---------- Extract provided

Yeah, but would a guy who has those emotional issues be able to defeat the Mountain?  I doubt he'd have the title of "Red Viper" or whatever it was if that were the case.  I can see some random dude succumbing to pressure, but one of the world's best warriors - one who explicitly _can_ kill the Mountain, though he lacks size and strength?

I mean, come on.  You are _intimately_ familiar with death - otherwise you wouldn't be the Red Viper.  You could break his legs & arms - or neck - but somehow I guess he forgot, since he was fighting the toughest dude in Westeros.  Whoops.

I get the point of the story; that Oberyn was full of hubris and self-confidence; but the fact that it hit him at that point, considering how the rest of the story has played out, seems contrived.  It would have been more surprising to have him triumph in that battle.


----------



## NewJeffCT (Jun 8, 2014)

--------------------
---------- Supplied information

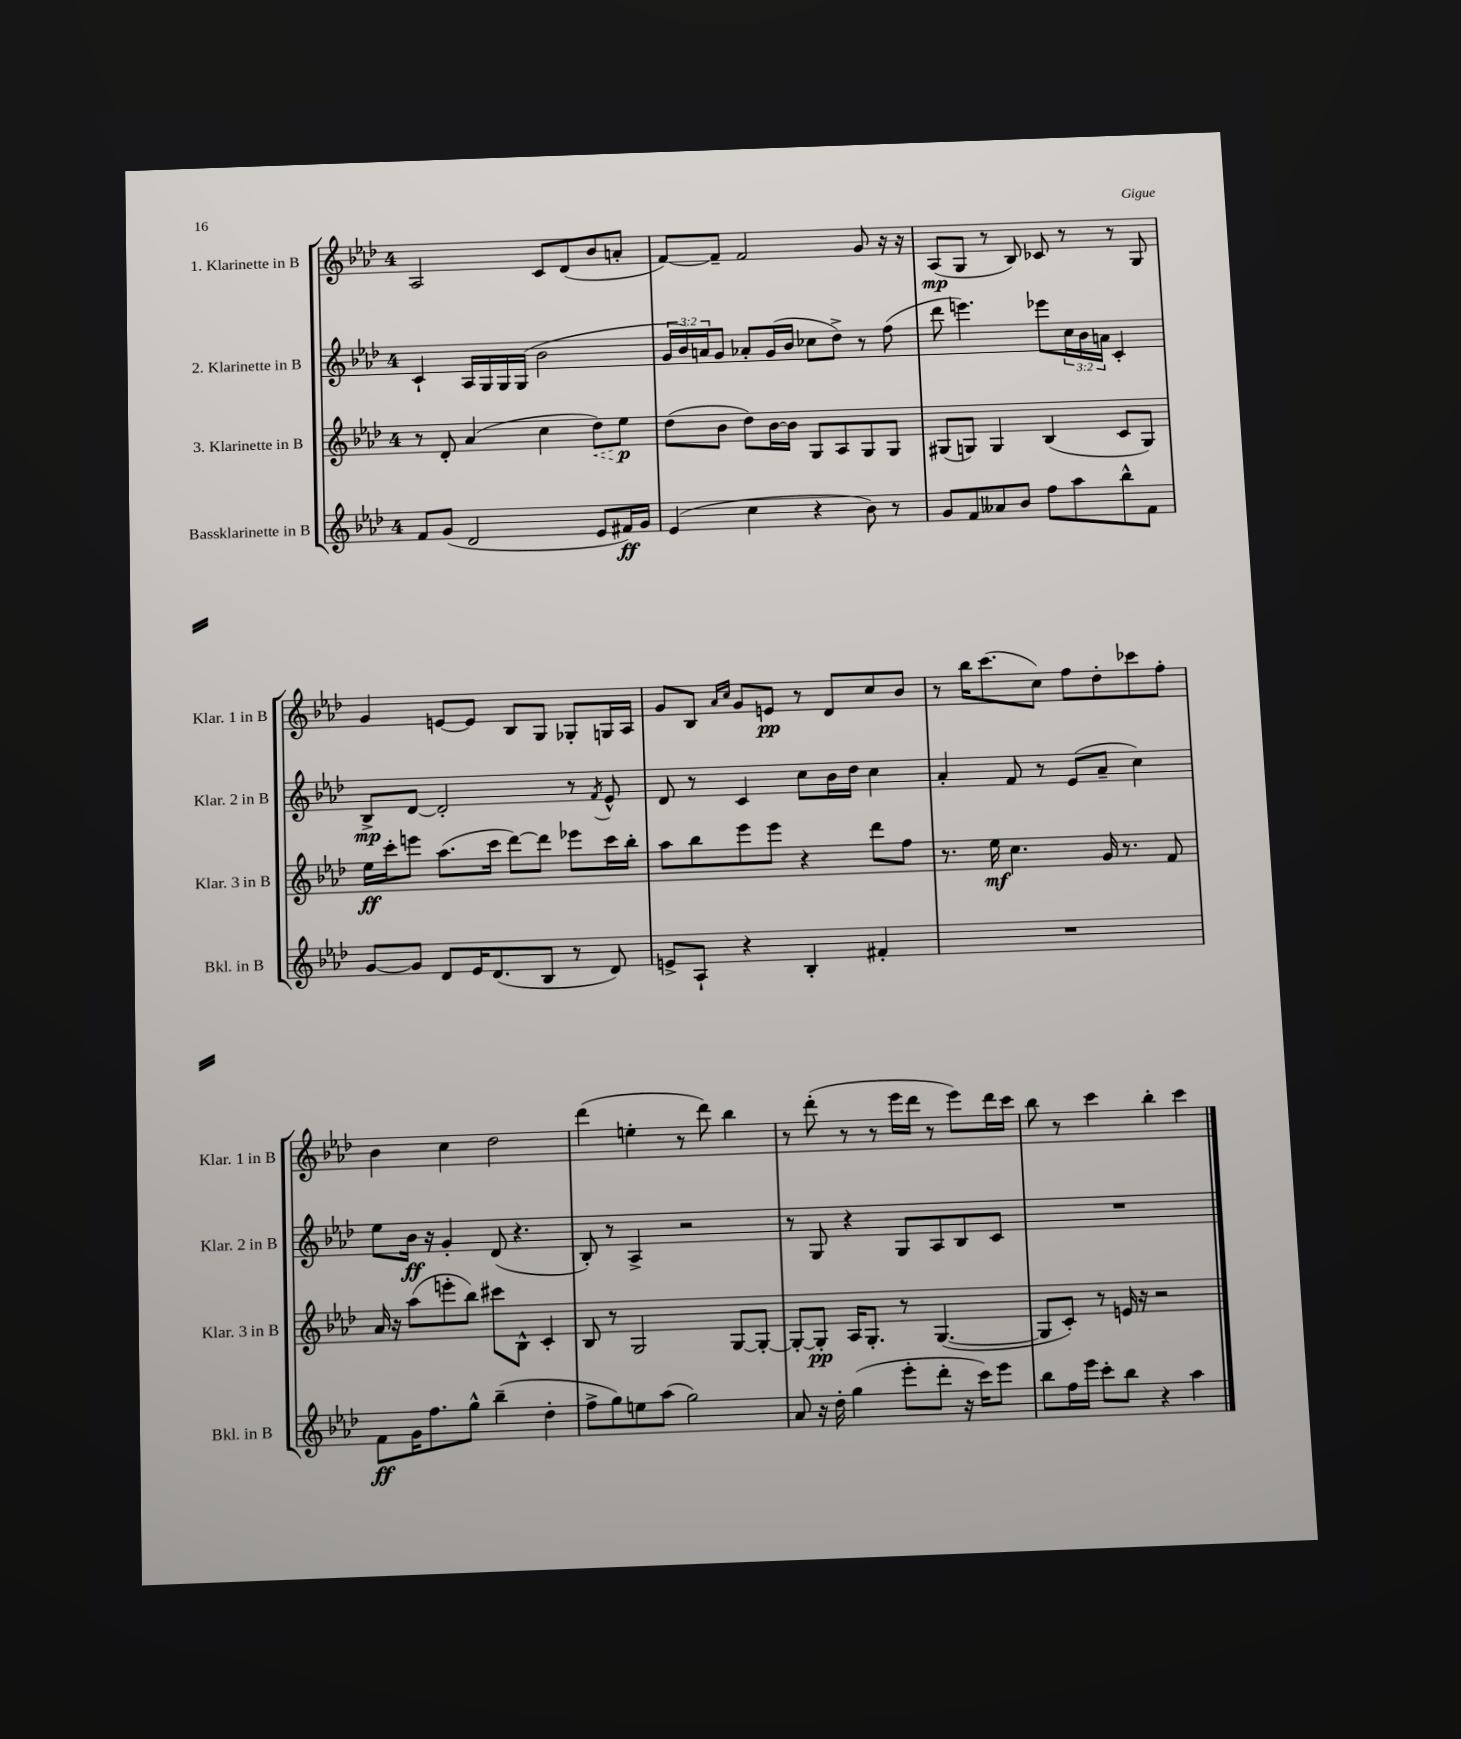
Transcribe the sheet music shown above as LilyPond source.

<<
\new StaffGroup <<
\new Staff = "s0" \with { instrumentName = "1. Klarinette in B" shortInstrumentName = "Klar. 1 in B" } {
    \clef treble \key aes \major \once \override Staff.TimeSignature.style = #'single-digit \time 4/4
    aes2 c'8 des'8( bes'8 a'8-. |
    f'8~) f'8-- f'2 g'8 r16 r16 |
    aes8\mp( g8 r8 bes8) ces'8 r8 r8 g8 |
    g'4 e'8~ e'8 bes8 g8 ges8-. g16 aes16 |
    g'8 bes8 \grace { aes'16 c''16 } g'8 e'8\pp r8 des'8 c''8 bes'8 |
    r8 bes''16 c'''8.( c''8) f''8 des''8-. ces'''8 f''8-. |
    bes'4 c''4 des''2 |
    des'''4( e''4-. r8 des'''8) bes''4 |
    r8 des'''8-.( r8 r8 ees'''16 des'''16 r8 ees'''8) des'''16 c'''16 |
    bes''8 r8 c'''4 bes''4-. c'''4 \bar "|." |
}
\new Staff = "s1" \with { instrumentName = "2. Klarinette in B" shortInstrumentName = "Klar. 2 in B" } {
    \clef treble \key aes \major \once \override Staff.TimeSignature.style = #'single-digit \time 4/4 \override Staff.TupletNumber.text = #tuplet-number::calc-fraction-text
    c'4-! aes16 g16 g16 g16( bes'2 |
    \tuplet 3/2 { g'16 bes'16) a'16 } g'8 aes'8-. g'16( bes'16 ces''8 des''8->) r8 f''8( |
    des'''8 e'''4.) ees'''8 \tuplet 3/2 { c''16 bes'16 a'16 } c'4-. |
    bes8->\mp des'8~ des'2-. r8 \acciaccatura { f'8 } ees'8-^ |
    des'8 r8 c'4 c''8 bes'16 des''16 c''4 |
    aes'4-. f'8 r8 ees'8( aes'8-- c''4) |
    ees''8 bes'16\ff r16 g'4-. des'8( r4. |
    bes8-.) r8 aes4-> r2 |
    r8 g8 r4 g8 aes8 bes8 c'8 |
    R1 \bar "|." |
}
\new Staff = "s2" \with { instrumentName = "3. Klarinette in B" shortInstrumentName = "Klar. 3 in B" } {
    \clef treble \key aes \major \once \override Staff.TimeSignature.style = #'single-digit \time 4/4
    r8 des'8-. aes'4( c''4 \once \override Hairpin.style = #'dashed-line des''8\<) ees''8\p\! |
    des''8( bes'8 des''8) bes'16~ bes'16 g8 aes8 g8 g8 |
    gis8( g8) g4 bes4( c'8 g8) |
    ees''16\ff c'''16-. e'''8 aes''8.( c'''16 des'''8~) des'''8 ees'''8 c'''16 bes''16-. |
    aes''8 bes''8 ees'''8 ees'''8 r4 des'''8 f''8 |
    r8. ees''16\mf c''4. g'16 r8. f'8 |
    aes'16 r16 aes''8( e'''8-. bes''8) cis'''8 bes8-^ c'4-. |
    bes8 r8 g2 g8~ g8~-. |
    g8~-. g8-.\pp aes16 g8.-. r8 g4.~( |
    g8 c'8-.) r8 e'16 r16 r2 \bar "|." |
}
\new Staff = "s3" \with { instrumentName = "Bassklarinette in B" shortInstrumentName = "Bkl. in B" } {
    \clef treble \key aes \major \once \override Staff.TimeSignature.style = #'single-digit \time 4/4
    f'8 g'8( des'2 ees'8 fis'16\ff) g'16 |
    ees'4( c''4 r4 bes'8) r8 |
    g'8 f'8 aeses'8 bes'8 f''8 aes''8 bes''8-^ f'8 |
    g'8~ g'8 des'8 ees'16 des'8.( bes8 r8 des'8) |
    e'8-> aes8-! r4 bes4-. fis'4-. |
    R1 |
    f'8\ff g'16 f''8. g''8-^ bes''4--( des''4-. |
    f''8-> g''8) e''8 aes''8( g''2) |
    aes'8 r16 des''16-. g''4( ees'''8-. des'''8-. r16 c'''16) ees'''8 |
    bes''8 f''16 ees'''16 c'''8-. bes''8 r4 aes''4 \bar "|." |
}
>>
>>
\layout { \context { \Score \remove "Bar_number_engraver" } }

--------------------

(Request 1) Count the lines of the listing that contain the string "instrumentName". Give only the number.
(Request 2) Extend the forum thread about the Red Viper's fight with the Mountain, picking up right after its final line.

(Exercise output 1) 4

(Exercise output 2)
Pretty simple - he was extremely focused during the actual combat, as he'd been waiting over a decade and a half for his chance.  However, once The Mountain was on his back & dying (in the books, the spear went all the way through Clegane and pinned him to the ground...), Oberyn lost his concentration, seeing his hopes of getting a confession dying with Gregor Clegane, and to also see if Tywin Lannister would do anything/reveal anything.

Also, if I'm not mistaken, wouldn't yanking the spear out of a gaping wound like that have hastened The Mountain's death?


----------



## Sadras (Jun 19, 2014)

It was excellent. I loved it.
Anyone who says otherwise is wrong.
The End.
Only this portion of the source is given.